JACKSONVILLE    ORLANDO    SILICON VALLEY     



ProxyMed, Inc.
April 4, 2007
Page 2

        We hereby consent to filing of this opinion as Exhibit 5.1 to the Registration Statement and to all references to our firm included in or made a part of the Registration Statement.
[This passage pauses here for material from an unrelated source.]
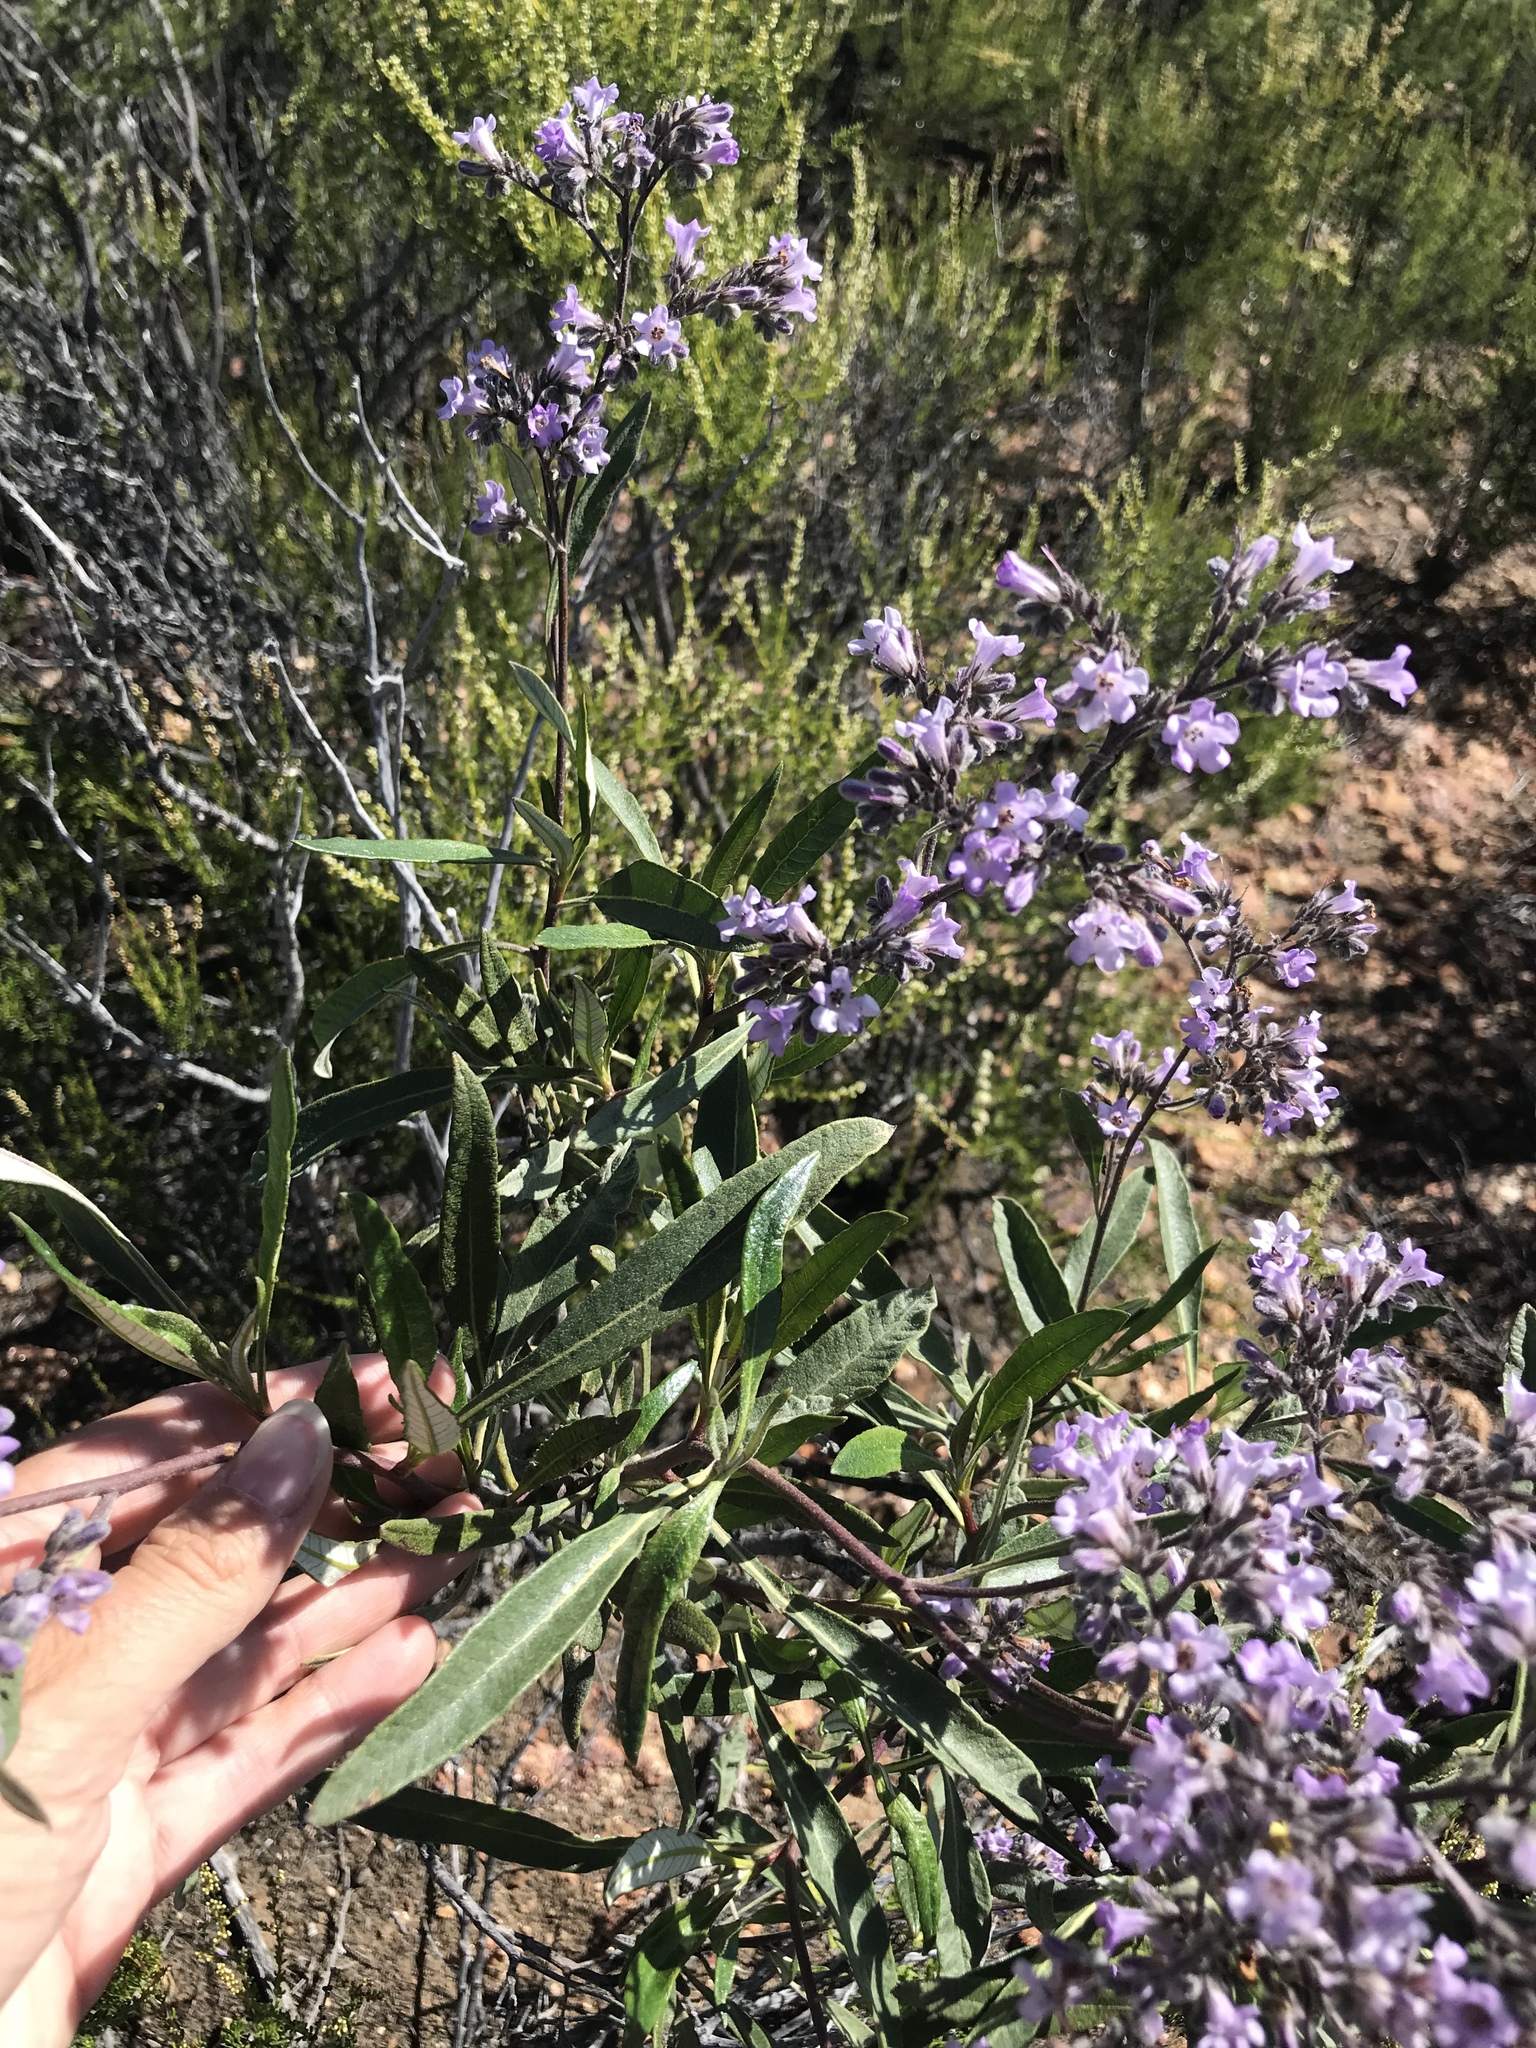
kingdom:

In giving this consent, we do not admit that we are within the category of persons whose consent is required under Section 7 of the Securities Act of 1933, as amended, or the rules and regulations of the SEC.

Very truly yours, 
 
Foley & Lardner LLP 
 
/s/ Foley & Lardner LLP 



EXHIBIT 23.1

CONSENT OF INDEPENDENT REGISTERED PUBLIC ACCOUNTING FIRM

We consent to the incorporation by reference in this Post-Effective Amendment No. 1 to Form S-1 on Form S-3 of Registration Statement No. 333-131333 of our reports dated March 15, 2007, relating to the consolidated financial statements and consolidated financial statement schedule of ProxyMed, Inc. (d/b/a MedAvant Healthcare Solutions) (the “Company”) and management's report on the effectiveness of internal control over financial reporting (which our report on the consolidated financial statements and consolidated financial statement schedule expresses an unqualified opinion and includes explanatory paragraphs regarding the Company’s adoption of Statement of Financial Accounting Standards No. 123 (revised 2004), “Share-Based Payment”, on January 1, 2006 and the Company’s ability to continue as a going concern) appearing in the Annual Report on Form 10-K of the Company for the year ended December 31, 2006 and to the reference to us under the heading “Experts” in the Prospectus, which is part of this Registration Statement.